# MTS to MOV with Date & time stamp?



## RJ HDMASTER (May 19, 2011)

Hey Guys,

I'm not sure anyone can help with this one. 

Had a corrupt SDHC card......Tried to import video into Imovie 11.
But it would not read.

So the person managed to get me the original MTS files back......with data code that were recorded from the camera. He performed a data recovery on the SD card and then brought the card back to me with the mTs files on it.

Now before editing in Imovie I had to convert the files to mov. 

Once i convert (which i did in Toast ) it shows the date & time of when video is converted in Toast...when showing in imovie.
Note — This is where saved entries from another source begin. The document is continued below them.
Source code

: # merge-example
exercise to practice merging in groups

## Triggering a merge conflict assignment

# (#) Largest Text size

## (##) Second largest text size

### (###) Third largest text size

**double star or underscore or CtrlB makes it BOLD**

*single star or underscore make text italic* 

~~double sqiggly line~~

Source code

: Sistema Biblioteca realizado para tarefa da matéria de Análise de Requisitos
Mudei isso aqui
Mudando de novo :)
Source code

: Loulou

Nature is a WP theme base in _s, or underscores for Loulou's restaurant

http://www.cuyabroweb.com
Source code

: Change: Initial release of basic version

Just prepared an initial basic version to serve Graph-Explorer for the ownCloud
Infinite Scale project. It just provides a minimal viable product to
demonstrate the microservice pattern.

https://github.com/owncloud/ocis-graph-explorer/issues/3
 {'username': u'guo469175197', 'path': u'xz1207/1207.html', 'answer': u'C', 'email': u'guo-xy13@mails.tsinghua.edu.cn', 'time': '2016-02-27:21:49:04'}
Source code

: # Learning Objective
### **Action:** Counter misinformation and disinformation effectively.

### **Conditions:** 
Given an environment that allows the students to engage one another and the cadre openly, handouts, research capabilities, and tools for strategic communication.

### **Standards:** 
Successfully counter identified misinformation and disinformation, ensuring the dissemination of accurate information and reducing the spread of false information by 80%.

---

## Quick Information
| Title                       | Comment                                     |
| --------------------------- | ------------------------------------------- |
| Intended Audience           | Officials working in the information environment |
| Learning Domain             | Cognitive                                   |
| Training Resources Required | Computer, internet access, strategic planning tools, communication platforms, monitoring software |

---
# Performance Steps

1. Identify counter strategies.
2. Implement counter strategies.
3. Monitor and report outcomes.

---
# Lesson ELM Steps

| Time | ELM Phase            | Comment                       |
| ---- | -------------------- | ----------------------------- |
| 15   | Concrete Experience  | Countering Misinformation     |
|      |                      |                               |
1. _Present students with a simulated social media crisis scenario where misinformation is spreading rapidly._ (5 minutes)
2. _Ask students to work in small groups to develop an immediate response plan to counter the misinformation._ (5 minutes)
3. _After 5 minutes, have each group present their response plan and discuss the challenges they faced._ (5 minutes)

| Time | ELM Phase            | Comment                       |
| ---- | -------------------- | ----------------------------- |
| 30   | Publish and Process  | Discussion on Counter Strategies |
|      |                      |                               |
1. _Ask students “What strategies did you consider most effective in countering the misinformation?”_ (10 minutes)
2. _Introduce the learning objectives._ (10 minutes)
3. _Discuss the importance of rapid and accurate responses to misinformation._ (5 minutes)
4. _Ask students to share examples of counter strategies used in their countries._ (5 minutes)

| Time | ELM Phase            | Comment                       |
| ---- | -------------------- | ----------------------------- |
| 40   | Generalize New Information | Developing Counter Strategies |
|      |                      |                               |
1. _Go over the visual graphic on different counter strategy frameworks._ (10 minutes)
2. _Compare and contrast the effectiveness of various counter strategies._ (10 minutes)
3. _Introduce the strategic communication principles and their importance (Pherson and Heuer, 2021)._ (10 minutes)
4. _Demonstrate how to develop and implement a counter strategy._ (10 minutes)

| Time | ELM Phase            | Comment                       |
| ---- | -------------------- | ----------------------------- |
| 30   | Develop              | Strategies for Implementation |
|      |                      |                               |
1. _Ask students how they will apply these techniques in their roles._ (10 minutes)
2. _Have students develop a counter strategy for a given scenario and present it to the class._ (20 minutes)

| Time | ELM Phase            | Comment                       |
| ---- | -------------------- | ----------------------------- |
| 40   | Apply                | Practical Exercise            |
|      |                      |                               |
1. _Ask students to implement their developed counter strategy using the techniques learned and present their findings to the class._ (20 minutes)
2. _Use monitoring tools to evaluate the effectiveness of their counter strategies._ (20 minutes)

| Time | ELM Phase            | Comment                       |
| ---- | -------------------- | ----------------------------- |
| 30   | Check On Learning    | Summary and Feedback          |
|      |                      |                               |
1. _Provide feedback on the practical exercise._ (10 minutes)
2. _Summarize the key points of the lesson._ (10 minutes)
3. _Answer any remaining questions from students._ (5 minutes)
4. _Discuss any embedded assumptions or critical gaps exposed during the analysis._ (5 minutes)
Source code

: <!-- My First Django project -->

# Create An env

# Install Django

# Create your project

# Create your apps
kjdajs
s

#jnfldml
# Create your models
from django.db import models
Not the date & time of when the footage was recorded on camera.


----------



## keebler27 (Jan 5, 2007)

Hi RJ,

I don't think the movs can be named as you want. At least, I haven't come across a program to do it yet (and I do it often).

I use Clipwrap to rewrap the mts files or convert to prores. You have to buy it, but it's a solid program and worth the cost (they have plenty of sales on their twitter feed).

But first, I use Adobe Bridge to rename the files sequentially by name using the date and sequential number. 

I look at the dates in finder and group the days together as I rename.

My files end up looking like: 

2012-06-02_01 

2012-06-02_02

etc...

Hope that helps.

Cheers,
keebler


----------